Bélgica 3×2 União Soviética em um show do goleiro Pflaff e do atacante Enzo Scifo. A goleada Brasil 4×0 Polônia e o craque de uma copa Josimar.

Alemanha Ocidental 1×0 Marrocos (Matthäus 89`)
França 4×2 Bélgica (3º lugar)

Craques por seleção:

França: Platini, Tiganá, Fernandez, Bats, Giresse, Papin, Dominique Rocheateau

Bélgica: Scifo, Ceulemans, Gerets, Pfaff, van der Elst

Alemanha Ocidental: Matthaus, Briegel, Schumacher, Brehme, Rummenigge, Littbarski, Allofs, Berthold

Itália: Cabrini, Altobelli, Bruno Conti, Vierchowod, Vialli, o falecido Scirea…

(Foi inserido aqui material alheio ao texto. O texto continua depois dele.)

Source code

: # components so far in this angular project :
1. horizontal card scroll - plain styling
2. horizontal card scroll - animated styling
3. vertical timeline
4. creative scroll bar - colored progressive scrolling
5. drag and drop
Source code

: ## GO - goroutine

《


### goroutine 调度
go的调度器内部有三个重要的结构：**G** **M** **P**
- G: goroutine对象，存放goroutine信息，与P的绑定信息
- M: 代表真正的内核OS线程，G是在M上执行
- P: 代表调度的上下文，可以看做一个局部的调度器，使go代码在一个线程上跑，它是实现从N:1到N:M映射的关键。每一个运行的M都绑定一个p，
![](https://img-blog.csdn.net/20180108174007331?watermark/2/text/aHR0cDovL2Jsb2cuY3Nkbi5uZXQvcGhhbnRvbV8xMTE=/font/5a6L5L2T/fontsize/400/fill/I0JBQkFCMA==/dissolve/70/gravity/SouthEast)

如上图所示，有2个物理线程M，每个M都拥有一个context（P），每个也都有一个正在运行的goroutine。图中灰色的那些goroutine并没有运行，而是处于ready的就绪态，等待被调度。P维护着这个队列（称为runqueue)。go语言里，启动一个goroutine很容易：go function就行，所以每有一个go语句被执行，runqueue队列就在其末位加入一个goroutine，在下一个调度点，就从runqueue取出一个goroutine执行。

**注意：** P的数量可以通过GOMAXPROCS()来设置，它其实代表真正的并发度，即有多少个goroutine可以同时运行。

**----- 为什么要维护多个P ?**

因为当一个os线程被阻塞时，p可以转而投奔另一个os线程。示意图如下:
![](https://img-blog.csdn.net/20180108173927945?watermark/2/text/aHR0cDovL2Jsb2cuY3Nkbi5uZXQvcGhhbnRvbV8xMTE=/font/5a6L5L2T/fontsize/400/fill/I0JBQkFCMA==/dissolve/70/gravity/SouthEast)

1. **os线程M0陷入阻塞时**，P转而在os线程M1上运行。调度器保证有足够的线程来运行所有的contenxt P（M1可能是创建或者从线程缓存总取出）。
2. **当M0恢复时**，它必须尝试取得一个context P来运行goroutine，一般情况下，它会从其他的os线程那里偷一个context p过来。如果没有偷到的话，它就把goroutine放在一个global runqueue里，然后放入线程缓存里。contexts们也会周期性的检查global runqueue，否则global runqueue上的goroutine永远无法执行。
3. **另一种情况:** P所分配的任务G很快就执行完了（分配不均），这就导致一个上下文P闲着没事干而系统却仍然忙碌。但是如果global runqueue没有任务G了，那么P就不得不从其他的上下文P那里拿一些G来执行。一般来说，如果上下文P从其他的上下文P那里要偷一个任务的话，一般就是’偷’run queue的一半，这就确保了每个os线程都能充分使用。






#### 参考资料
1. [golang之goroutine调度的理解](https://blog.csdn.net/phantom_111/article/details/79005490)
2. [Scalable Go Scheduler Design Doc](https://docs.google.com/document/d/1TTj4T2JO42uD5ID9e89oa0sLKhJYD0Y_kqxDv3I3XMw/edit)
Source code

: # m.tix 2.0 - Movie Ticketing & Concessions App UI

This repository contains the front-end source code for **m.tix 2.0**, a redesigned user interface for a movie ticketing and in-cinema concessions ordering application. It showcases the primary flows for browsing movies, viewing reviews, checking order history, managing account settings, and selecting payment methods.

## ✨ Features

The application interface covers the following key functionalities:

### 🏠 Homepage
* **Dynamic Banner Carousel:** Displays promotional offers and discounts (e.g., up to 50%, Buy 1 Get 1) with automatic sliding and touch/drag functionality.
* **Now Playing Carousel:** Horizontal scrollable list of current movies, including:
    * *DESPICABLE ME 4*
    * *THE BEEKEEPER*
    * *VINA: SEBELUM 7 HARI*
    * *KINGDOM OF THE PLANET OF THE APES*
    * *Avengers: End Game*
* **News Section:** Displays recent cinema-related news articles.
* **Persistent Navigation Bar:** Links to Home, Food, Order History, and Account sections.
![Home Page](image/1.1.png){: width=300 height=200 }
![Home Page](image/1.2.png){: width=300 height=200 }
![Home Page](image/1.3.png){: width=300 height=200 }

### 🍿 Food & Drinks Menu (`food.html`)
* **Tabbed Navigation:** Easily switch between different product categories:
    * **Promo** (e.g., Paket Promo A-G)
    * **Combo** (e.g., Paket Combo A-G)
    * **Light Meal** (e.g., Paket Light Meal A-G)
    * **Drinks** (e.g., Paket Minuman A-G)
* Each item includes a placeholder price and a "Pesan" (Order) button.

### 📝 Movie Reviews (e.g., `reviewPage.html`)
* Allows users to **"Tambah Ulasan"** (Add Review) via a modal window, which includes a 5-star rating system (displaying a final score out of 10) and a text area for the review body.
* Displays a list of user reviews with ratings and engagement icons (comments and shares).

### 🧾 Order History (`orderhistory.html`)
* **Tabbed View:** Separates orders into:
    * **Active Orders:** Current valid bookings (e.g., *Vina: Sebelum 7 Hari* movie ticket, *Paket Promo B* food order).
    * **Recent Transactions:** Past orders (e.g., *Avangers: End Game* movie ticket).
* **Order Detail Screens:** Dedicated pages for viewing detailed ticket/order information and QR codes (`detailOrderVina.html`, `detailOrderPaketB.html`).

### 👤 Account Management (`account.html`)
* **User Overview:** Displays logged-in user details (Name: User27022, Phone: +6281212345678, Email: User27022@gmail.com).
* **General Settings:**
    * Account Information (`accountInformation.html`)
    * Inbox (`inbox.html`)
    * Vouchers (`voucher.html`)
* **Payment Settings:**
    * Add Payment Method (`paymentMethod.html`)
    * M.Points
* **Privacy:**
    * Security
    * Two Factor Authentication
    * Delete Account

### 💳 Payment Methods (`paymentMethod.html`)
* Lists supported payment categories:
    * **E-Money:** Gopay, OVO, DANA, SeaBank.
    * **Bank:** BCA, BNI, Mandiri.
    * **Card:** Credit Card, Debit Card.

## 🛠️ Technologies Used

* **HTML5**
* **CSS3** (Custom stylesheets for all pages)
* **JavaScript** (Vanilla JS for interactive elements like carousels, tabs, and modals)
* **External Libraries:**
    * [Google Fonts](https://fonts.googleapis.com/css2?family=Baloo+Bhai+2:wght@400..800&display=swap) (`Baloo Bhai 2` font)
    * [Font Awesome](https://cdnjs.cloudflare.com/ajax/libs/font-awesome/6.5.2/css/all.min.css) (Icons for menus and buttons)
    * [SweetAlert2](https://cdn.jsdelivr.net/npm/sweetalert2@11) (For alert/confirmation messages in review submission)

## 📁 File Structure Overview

Espanha: Butragueño, Michel, Goikoetxea, Salinas, Camacho

México: Hugo Sanchez

Paraguai: Romerito, Fernandez

Dinamarca: Laudrup, Morten Olsen, Elkjaer-Larsen, Jesper Olsen

Inglaterra: Lineker, Hoodle, Robson, Peter Reid, Peter Beardsley, Peter Shilton,

Argentina: Valdano, Maradona, Burruchaga, Ruggeri

União Soviética: Dassajev, Zavarov(lembram dele, o pequenino Zavarov?), Kuznetsov

Hungria: Esterházy

Brasil: Branco, Carlos, Falcão, Zico, Sócrates, Careca, Muller, Edinho, Júlio César, Josimar

Argélia: Madjer

Irlanda do Norte: Pat Jennings, velhusco!

Uruguai: Alzamendi, Don Enzo Francescoli.

Escócia
: Os agora treinadores George Strachan, Graeme Sounness,

Bulgária: Yordanov, Kostadinov, Mikhailov

Valia ou não valia a pena?

A Copa de “la mano de Dios”. De Platini, da Dinamarca. Do apaixonado povo mexicano. A última do grande Scirea. Craques surgindo, como Scifo, Laudrup, Julio César, Branco.

Lendas se despedindo, como Platini, Zico, Boniek, Schumacher, Briegel, Valdano, Conti, Altobelli, Cabrini, Falcão, Sócrates…

Enfim, inesquecível…

Postado por Perin

Comentários (7)

  • edgard diz: 29 de maio de 2008

    tu é novo hein, guri?

  • Carlos Henrique diz: 29 de maio de 2008

    Concordo, Alexandre! A Copa de 1986 deixou saudades! Copa das inovações táticas (Dinamarca), dos roubos (Argentina), dos gênios (Zico, Platini, …), dos aprendizes (Laudrup, Papin, …). Enfim, eu que acompanhei até a de 82 me rendi à beleza da do México!

    Tenho a música e até propagandas da Globo aqui gravados!

  • Juliano diz: 29 de maio de 2008

    E o Arakén, o showman?
    E a música da seleção? Mexe, mexe, mexe, coração. Vamos que vamos que essa bola vai rolar. Mexe, mexe, mexe, coração, tanta emoção vai ser difícil segurar.
    O goleiro do Marrocos fechou absurdamente o gol naquele jogo contra a Alemanha.
    Foi a Copa que revelou o Silvio Luis como narrador de TV. Ele narrava no SBT se não me engano.
    O titular da Grobo era o fantástico Osmar Santos. E pensar que hoje temos que aguentar o Gavião.
    Que saudade…

  • Marcos Fernando Leal diz: 29 de maio de 2008

    Concordo contigo, Alexandre.
    Essa foi a melhor Copa que assisti. Era enorme a quantidade de craques do futebol mundial participando daquela Copa.

    A Argentina, para mim, foi a melhor Argentina de todos os tempos. Um dos meus times de botão homenageia aquela maravilhosa seleção.

    Abraço.

  • Marcos Leal diz: 29 de maio de 2008

    Disparada a melhor que vi, também.

    Um dos meus times de botão homenageia a melhor Argentina de todas as Copas: a de 1986.

    Abraço.

  • RODRIGO diz: 2 de junho de 2008

    acrescent:
    uruguai: rubem paz

    argélia: belloumi

    hungria: detari

    escócia: jonhson

  • Fabrício Pinho diz: 2 de junho de 2008

    Pô, Perin! Tu esqueceu o Butragueño? O homem que acabou com a Dinamáquina!